Preferably, the outer collagen layer has a degradation profile such that it is retained for at least three months after implantation in a human or animal body and preferably, for between three to six months. That is, the characteristics of the outer collagen layer (e.g. the thickness and material) are chosen such that the structural integrity of the outer collagen layer will be maintained during at least the first three months following implantation of the stent in a human or animal body.
Preferably, the inner collagen layer has a degradation profile such that it is retained for a minimum of seven days and/or for a maximum of 28 days after implantation in a human or animal body. That is, the characteristics of the inner collagen layer (e.g.
the thickness and material) are chosen such that the structural integrity of the inner collagen layer will be maintained during the first seven days following implantation of the stent in a human or animal body but will be fully degraded within 28 days following implantation of the stent in a human or animal body.
A person skilled in the art will recognise that there are numerous materials and thicknesses that can achieve the required degradation profiles, and they will select the characteristics of the inner and outer collagen layers accordingly.
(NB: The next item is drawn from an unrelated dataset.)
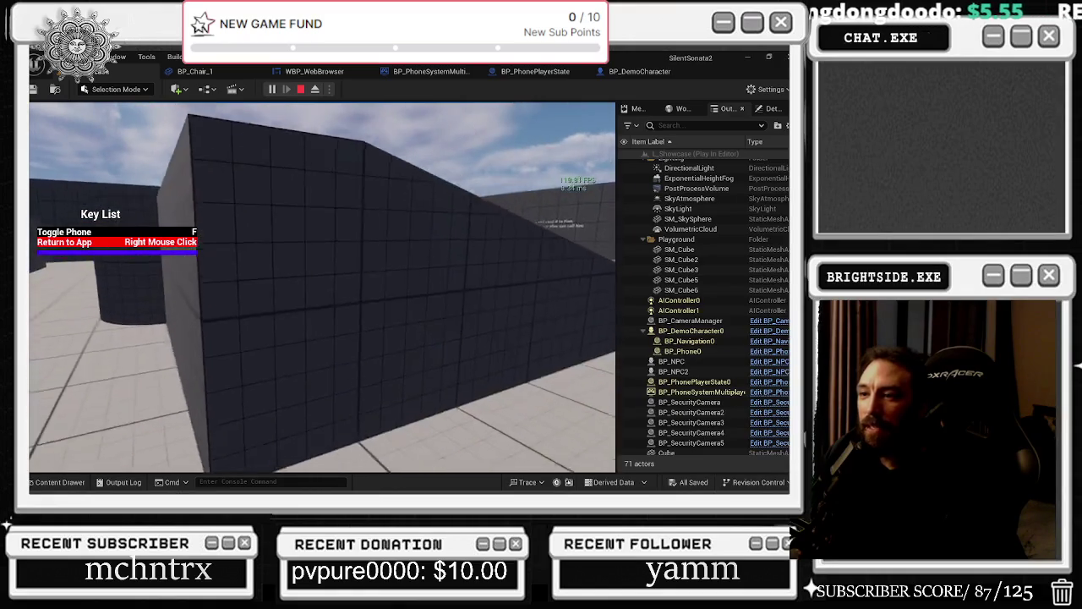
pyautogui.press('f')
Preferably, the vascular stent has a length of 55 mm to 65 mm (e.g. about 60 mm). The vascular stent may be cut to a shorter length during surgery as required.
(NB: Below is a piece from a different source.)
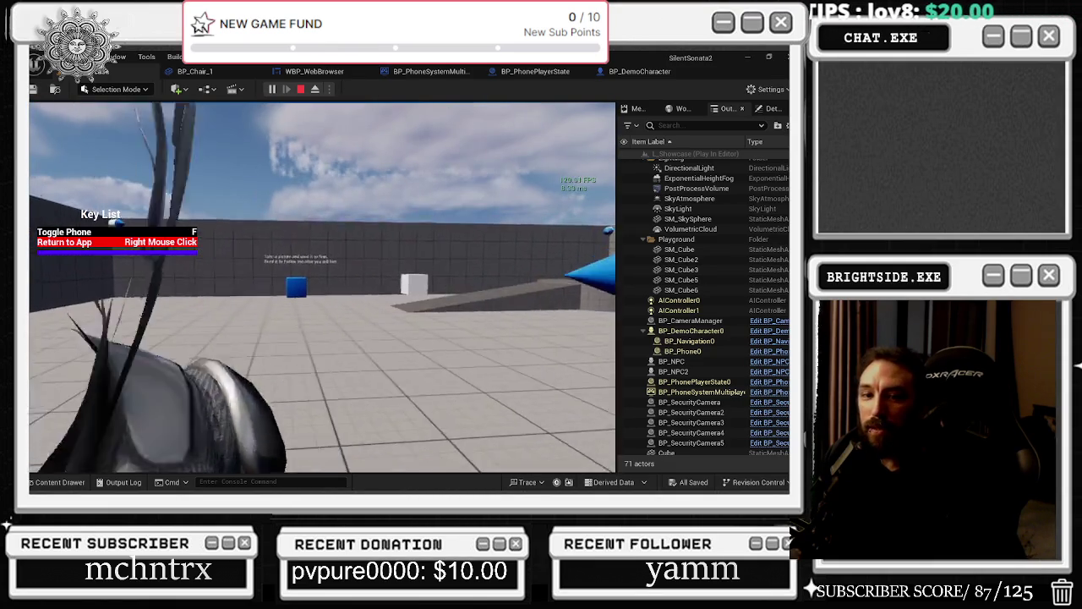
pyautogui.press('Escape')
Optionally, the vascular stent may be formed of an elongate portion; and, a tubular portion protruding from a side of the elongate portion, such that, in use, the tubular portion is positionable around a graft vessel of an end-to-side anastomosis and the elongate portion is positionable around a native vessel of the end-to-side anastomosis. Such a vascular stent may have a Y-shape or T-shape. A more disc-like version may be constructed so as to sit covering a side-to-side anastomosis.
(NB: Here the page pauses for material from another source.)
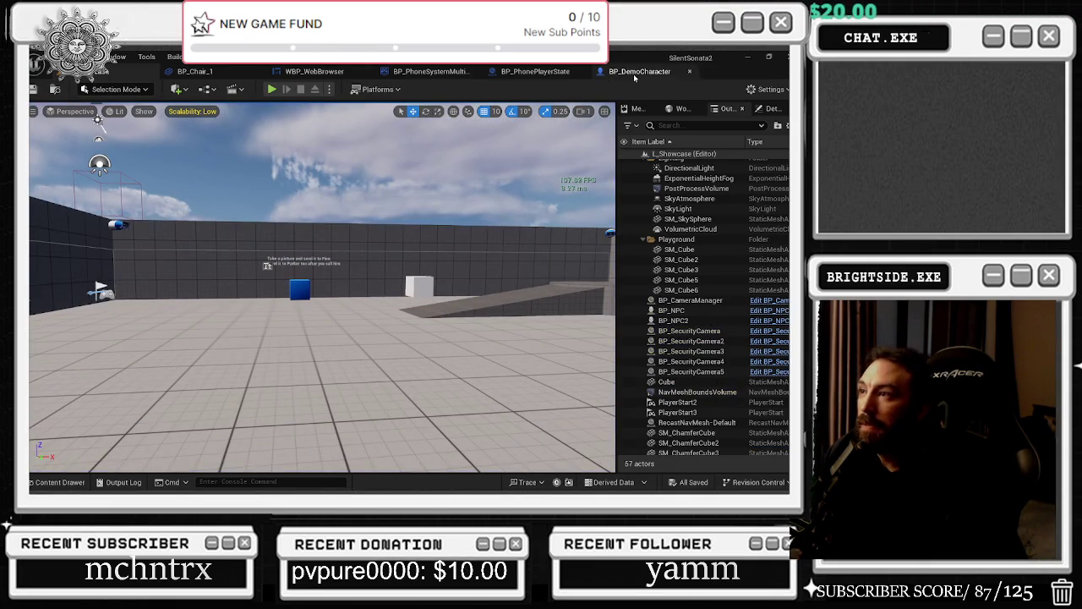
# Step: Set BP_DemoCharacter's FPSCamera Parent Socket to head, then go back to the level editor
pyautogui.click(636, 72)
The tubular portion is preferably formed of the same inner and outer collagen layers as the elongate portion.
According to a second aspect of the invention, there is provided a method of using the vascular stent of the first aspect in an arteriovenous bypass grafting procedure. The procedure may optionally involve the use of a synthetic graft material.
According to a third aspect of the invention, there is provided a kit comprising: the vascular stent of the first aspect; and, instructions for using the vascular stent in an arteriovenous bypass grafting procedure.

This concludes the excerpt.